The Pain of Bad Training 

But, what truly sets the “Best Software” from others is due in large part to a lack of knowledge about how to use it or not knowing what they already have. Nothing is more frustrating than an entire weeks worth of data entry lost due to operator error. It is very disheartening if a staff (or even volunteer) is the one who loses an entire list of donor or member information because it was input wrong. The tendency when these types of frustrations mount is to abandon the software no matter the cost outlay and chalk it up to an expensive lesson learned. And, that’s certainly not smart!

The Value of being Trained Well

The greatest cost of software is when it doesn’t work. With well-trained users (all stakeholders), the cost/benefit return time shortens considerably. When the software for donor development and tracking is working optimally the non-profit sees an immediate return on investment in donations that are easier to track, quicker response to requests for subscription, and greater contact with lapsed donors thus keeping them from falling through the cracks. Further, when fundraising software works well and staff or volunteers know how to use it optimally, it can potentially pave the way for a smoothly run fund-raising campaign. And, the stress level lowers because the software is doing work that in the past had been allotted to multiple people, now frees up those people to do other tasks.

The Types of Training Options

With that in mind, there are several kinds of software training options available, depending on the number of employees or business partners you need to train, and on factors such as their availability and technical expertise. Here are a few options you will want to consider:

  1. Train the Trainer. Depending on the nature of your non-profit, you may have already utilized a train the trainer program in other ways. Perhaps you already have a network set up. Essentially, train the trainer programs involve having a few people trained to use the software, and at the same time training them to teach others. For non-profits with a broad geographical reach and a high level of community involvement, this method can be ideal. You help minimize the cost of the initial training and provide in-depth access to software users, wherever it is needed. Train the trainer is especially common in software training, where not everyone may have the same level of technical expertise.

  2. Self-paced Software Training. Another form of training often used to reach across distances, self-paced software training allows users to access training materials on their own schedule. To maximize the benefits of this kind of training, you should still have someone on hand to answer any questions users may have. Also, make sure that the training includes a measurement to gauge the effectiveness of the training, such as a self-test.

  3. Group Training. For smaller non-profits, or if you only need to train a handful of employees, you may benefit from group software training, either in person or via web conference. As a hands-on approach to training, do your best to ensure everyone in the conference room has access to a computer, so they can follow along with exercises.

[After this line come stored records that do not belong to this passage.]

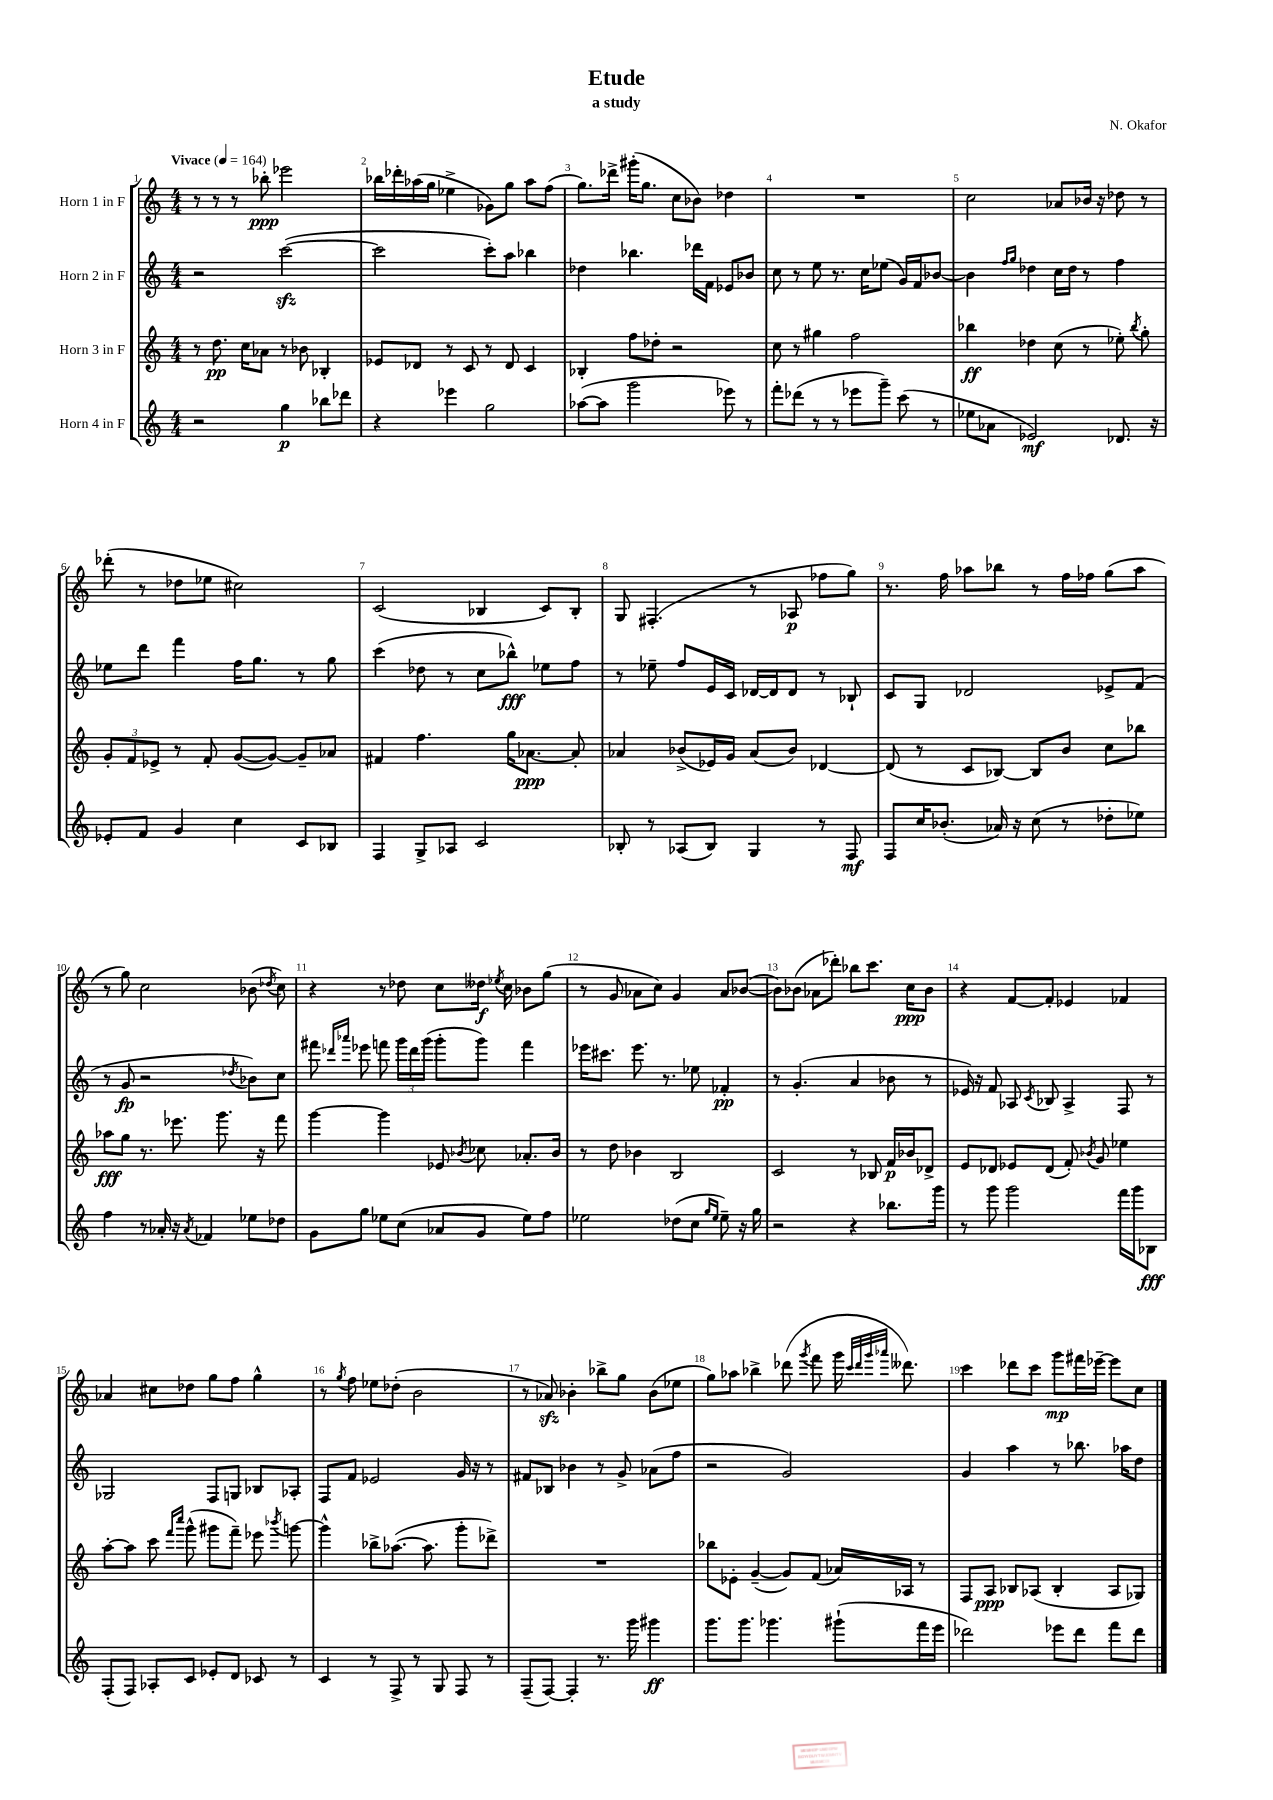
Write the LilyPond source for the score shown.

\header { title = "Etude" composer = "N. Okafor" subtitle = "a study" }
<<
\new StaffGroup <<
\new Staff = "s0" \with { instrumentName = "Horn 1 in F" } {
    \clef treble \key c \major \numericTimeSignature \time 4/4 \tempo "Vivace" 4 = 164
    \autoBeamOff r8 r8 r8 bes''8-.\ppp ees'''2 |
    bes''16[ des'''16-. aes''16( g''16] ees''4-> ges'8[) g''8] aes''8[ f''8]( |
    g''8.[) des'''16]-> gis'''16[-.( g''8.] c''8[ bes'8]) des''4 |
    R1 |
    c''2 aes'8[ bes'16] r16 des''8 r8 |
    des'''8-.( r8 des''8[ ees''8] cis''2) |
    c'2( bes4 c'8[) bes8]-. |
    g8 fis4.-.( r8 aes8\p fes''8[ g''8]) |
    r8. f''16 aes''8[ bes''8] r8 f''16[ fes''16] g''8[( aes''8] |
    r8 g''8) c''2 bes'8( \acciaccatura { des''8 } c''8) |
    r4 r8 des''8 c''8[ deses''16]\f \acciaccatura { ees''8 } c''16 bes'8[ g''8]( |
    r8 g'8 aes'8[ c''8]) g'4 aes'8[ bes'8]~( |
    bes'8[) bes'8]( aes'8[ des'''8]-.) bes''8[ c'''8.] c''16[\ppp bes'8] |
    r4 f'8[~ f'8]-. ees'4 fes'4 |
    aes'4 cis''8[ des''8] g''8[ f''8] g''4-^ |
    r8 \acciaccatura { g''8 } f''8 ees''8[ des''8]-.( b'2 |
    r8 aes'8\sfz) bes'4-. bes''8[-> g''8] bes'8[( ees''8] |
    g''8[) aes''8] bes''4-> des'''8( \acciaccatura { g'''8 } f'''8 g'''16 \grace { c'''32[ des'''32 g'''32 aes'''32] } deses'''8.) |
    c'''4 des'''8[ c'''8] g'''8[\mp fis'''16 ees'''16]~-- ees'''8[ c''8] \bar "|." |
}
\new Staff = "s1" \with { instrumentName = "Horn 2 in F" } {
    \clef treble \key c \major \numericTimeSignature \time 4/4
    \autoBeamOff r2 c'''2~\sfz( |
    c'''2 c'''8[-.) a''8] bes''4 |
    des''4 bes''4. des'''16[ f'16] ees'8[ bes'8] |
    c''8 r8 e''8 r8. c''16[ ees''8]( g'16[) f'16 bes'8]~ |
    bes'4 \grace { f''16[ g''16] } des''4 c''16[ des''16] r8 f''4 |
    ees''8[ d'''8] f'''4 f''16[ g''8.] r8 g''8 |
    c'''4( des''8 r8 c''8[ bes''8]-^\fff) ees''8[ f''8] |
    r8 ees''8-- f''8[ e'16 c'16] des'16[~ des'16 des'8] r8 bes8-! |
    c'8[ g8] des'2 ees'8[-> f'8]( |
    r8 g'8\fp r2 \acciaccatura { des''8 } bes'8[) c''8] |
    fis'''8 \grace { des'''16[ aes'''16] } ees'''8 f'''8 \tuplet 3/2 { g'''16[ des'''16 g'''16]( } g'''8[-. g'''8]) f'''4 |
    ees'''16[ cis'''8.] ees'''8. r8. ees''8 fes'4-.\pp |
    r8 g'4.-.( a'4 bes'8 r8 |
    ees'16) r16 f'8 aes8 \acciaccatura { c'8 } bes8 aes4-> f8 r8 |
    ges2 f8[ g8] bes8[ aes8]-. |
    f8[ f'8] ees'2 g'16 r16 r8 |
    fis'8[ bes8] bes'4 r8 g'8-> aes'8[( f''8] |
    r2 g'2) |
    g'4 a''4 r8 bes''8. aes''16[ d''8] \bar "|." |
}
\new Staff = "s2" \with { instrumentName = "Horn 3 in F" } {
    \clef treble \key c \major \numericTimeSignature \time 4/4
    \autoBeamOff r8 d''8.\pp c''16[ aes'8] r8 bes'8 bes4-. |
    ees'8[ des'8] r8 c'8 r8 des'8 c'4 |
    bes4-. f''8[ des''8]-. r2 |
    c''8 r8 gis''4 f''2 |
    bes''4\ff des''4 c''8( r8 ees''8-.) \acciaccatura { bes''8 } g''8-. |
    \tuplet 3/2 { g'8[-. f'8 ees'8]-> } r8 f'8-. g'8[~( g'8]~) g'8[-- aes'8] |
    fis'4 f''4. g''16[ aes'8.]~\ppp aes'8-. |
    aes'4 bes'8[->( ees'16) g'16] aes'8[( bes'8]) des'4~ |
    des'8( r8 c'8[ bes8]~) bes8[ b'8] c''8[ bes''8] |
    aes''8[\fff g''8] r8. ees'''8. g'''8. r16 f'''8 |
    g'''4~ g'''4 ees'8 \acciaccatura { bes'8 } ces''8 aes'8.[-. bes'16] |
    r8 d''8 bes'4 b2 |
    c'2 r8 bes8 f'16[\p bes'16 des'8]-> |
    e'8[ des'8] ees'8[ des'8]( f'8-.) \acciaccatura { bes'8 } g'8 ees''4 |
    a''8[~-. a''8] c'''8 \grace { f'''16[ c''''16] } g'''8-^( gis'''8[ f'''8]--) ees'''8 \acciaccatura { bes'''8 } g'''8~ |
    g'''4-^ bes''8[-> aes''8.]~( aes''8. g'''8[-. des'''8]->) |
    R1 |
    bes''8[ ees'8]-. g'4~--( g'8[) f'8]( aes'16[) aes16] r8 |
    f8[ a8]\ppp bes8[ aes8]( bes4-. aes8[ ges8]) \bar "|." |
}
\new Staff = "s3" \with { instrumentName = "Horn 4 in F" } {
    \clef treble \key c \major \numericTimeSignature \time 4/4
    \autoBeamOff r2 g''4\p bes''8[ des'''8] |
    r4 ees'''4 g''2 |
    aes''8[~( aes''8] g'''2 ees'''8) r8 |
    f'''8[-. des'''8]( r8 r8 ees'''8[ g'''8]--) c'''8( r8 |
    ees''8[ aes'8] ees'2\mf) des'8. r16 |
    ees'8[-. f'8] g'4 c''4 c'8[ bes8] |
    f4 g8[-> aes8] c'2 |
    bes8-. r8 aes8[( bes8]) g4 r8 f8\mf |
    f8[ c''16 bes'8.]-.( aes'16) r16 c''8( r8 des''8[-. ees''8]) |
    f''4 r8 aes'16-. r16 \acciaccatura { aes'8 } fes'4 ees''8[ des''8] |
    g'8[ g''8] ees''8[ c''8]( aes'8[ g'8] ees''8[) f''8] |
    ees''2 des''8[( c''8] \grace { g''16[ ees''16] } ees''8--) r16 g''16 |
    r2 r4 bes''8.[ g'''16] |
    r8 g'''8 g'''2 f'''16[ g'''16 bes8]\fff |
    f8[-.( f8]) aes8[-. c'8] ees'8[-. d'8] ces'8 r8 |
    c'4 r8 f8-> r8 g8 f8 r8 |
    f8[--( f8]~) f4-. r8. g'''16 gis'''4\ff |
    g'''8.[ g'''8.] ges'''4. gis'''8[-!( f'''16 e'''16] |
    des'''2) ees'''8[ des'''8] f'''8[ des'''8] \bar "|." |
}
>>
>>
\layout { \context { \Score \override BarNumber.break-visibility = ##(#f #t #t) barNumberVisibility = #all-bar-numbers-visible } }
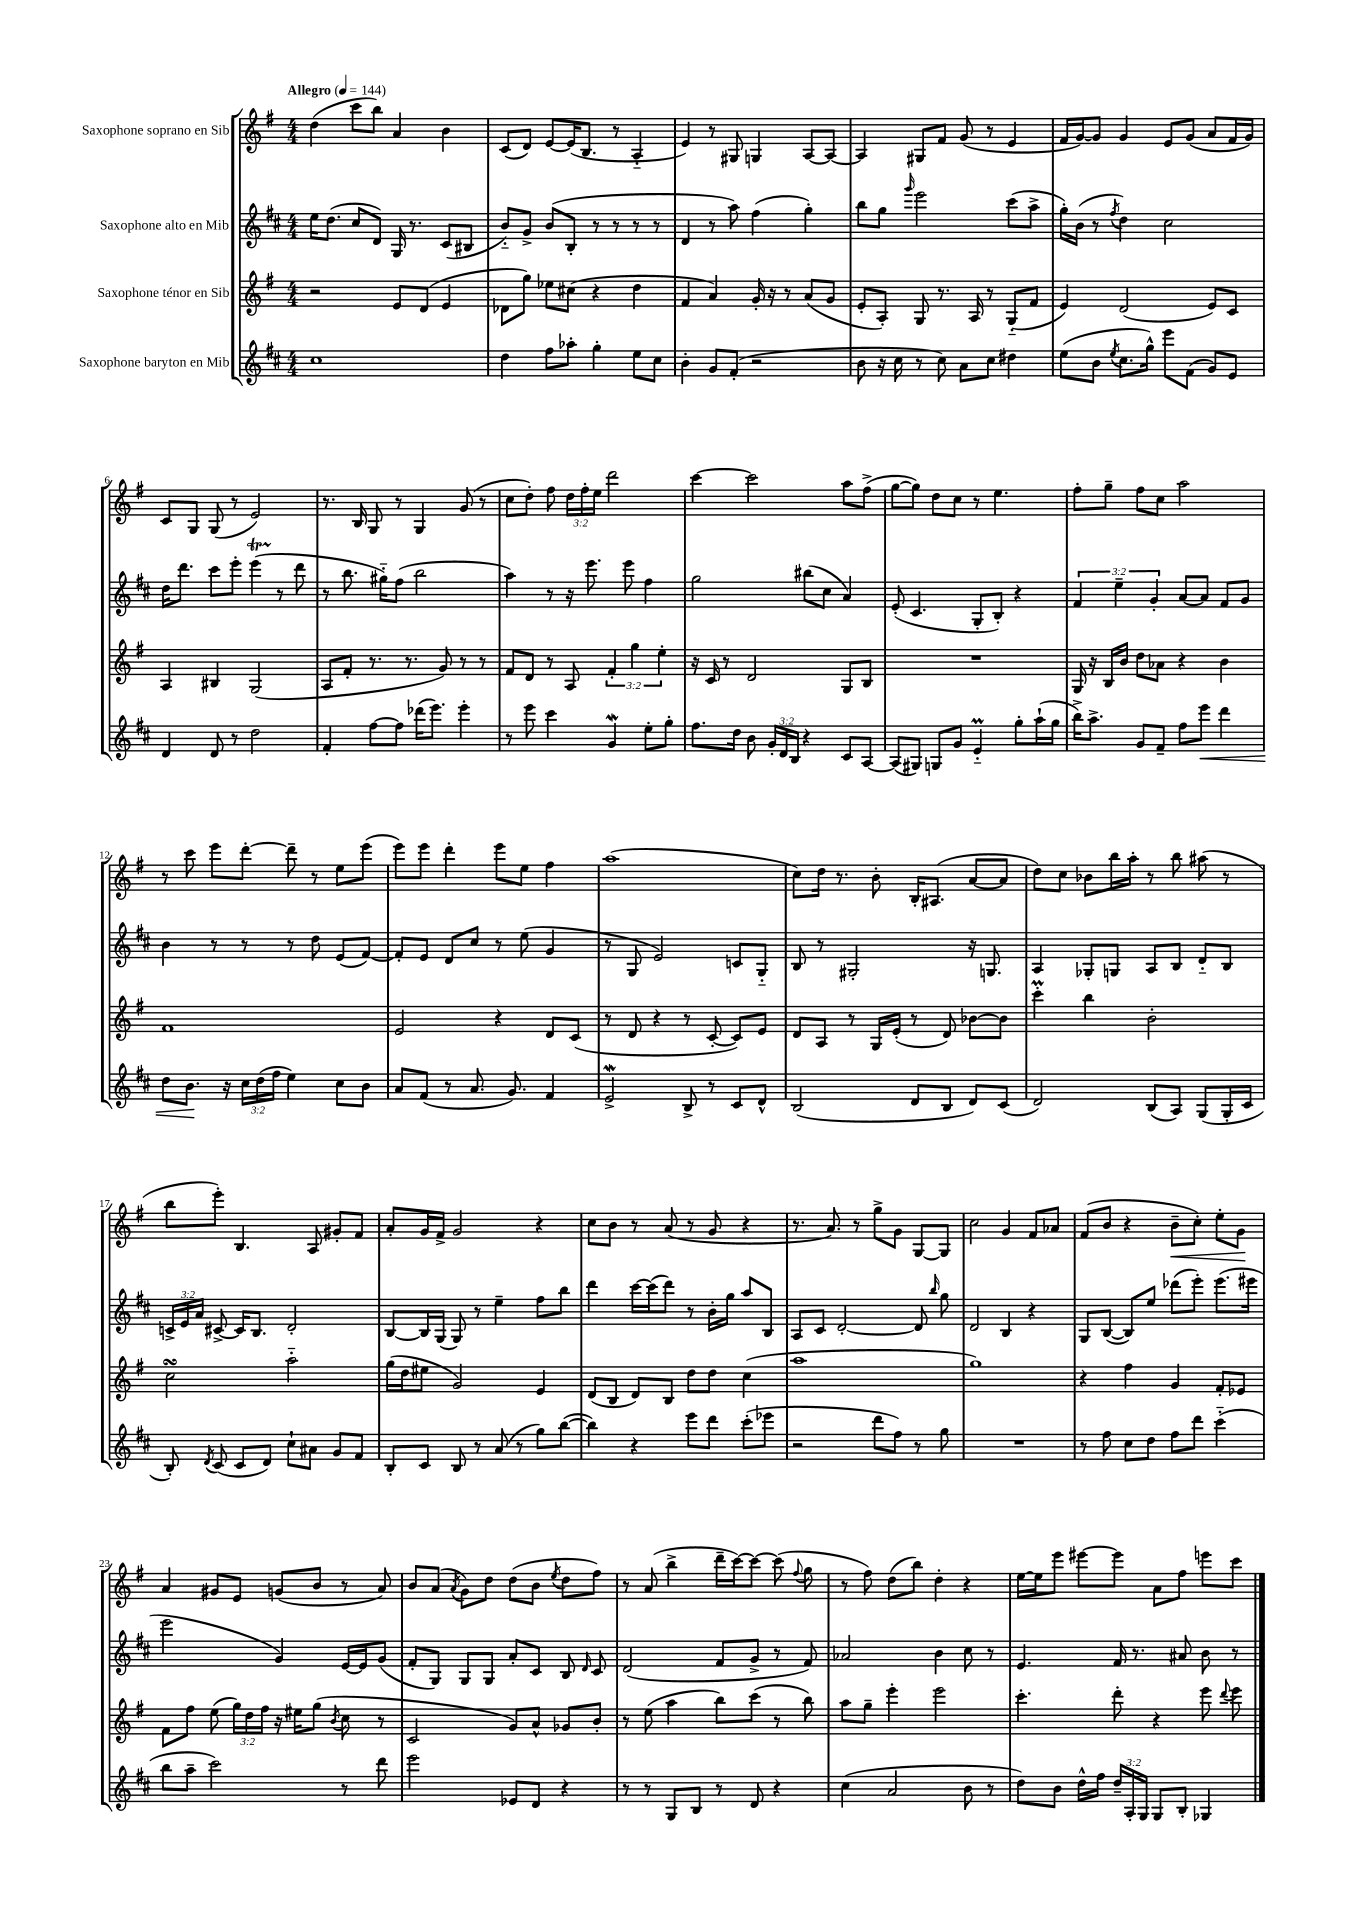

  4. Ongoing Software Training. Finally, however you choose to conduct initial training sessions, don’t forget ongoing training. As time passes and the software comes to be accepted and used, you will discover new uses for your software, unique to your non-profit. New people will still need to be trained and may have new and complex questions. It is important to keep a plan for ongoing training and sharing of ideas, so that everyone can make best use of your software. This could also be achieved by joining the software providers users group as well.

In essence, the best donor management software, CRM Software, or Membership Management Software (or any software), is one that solves problems not creates them. And, even the best non profit database management software cannot overcome the negatives found in not knowing how to use it!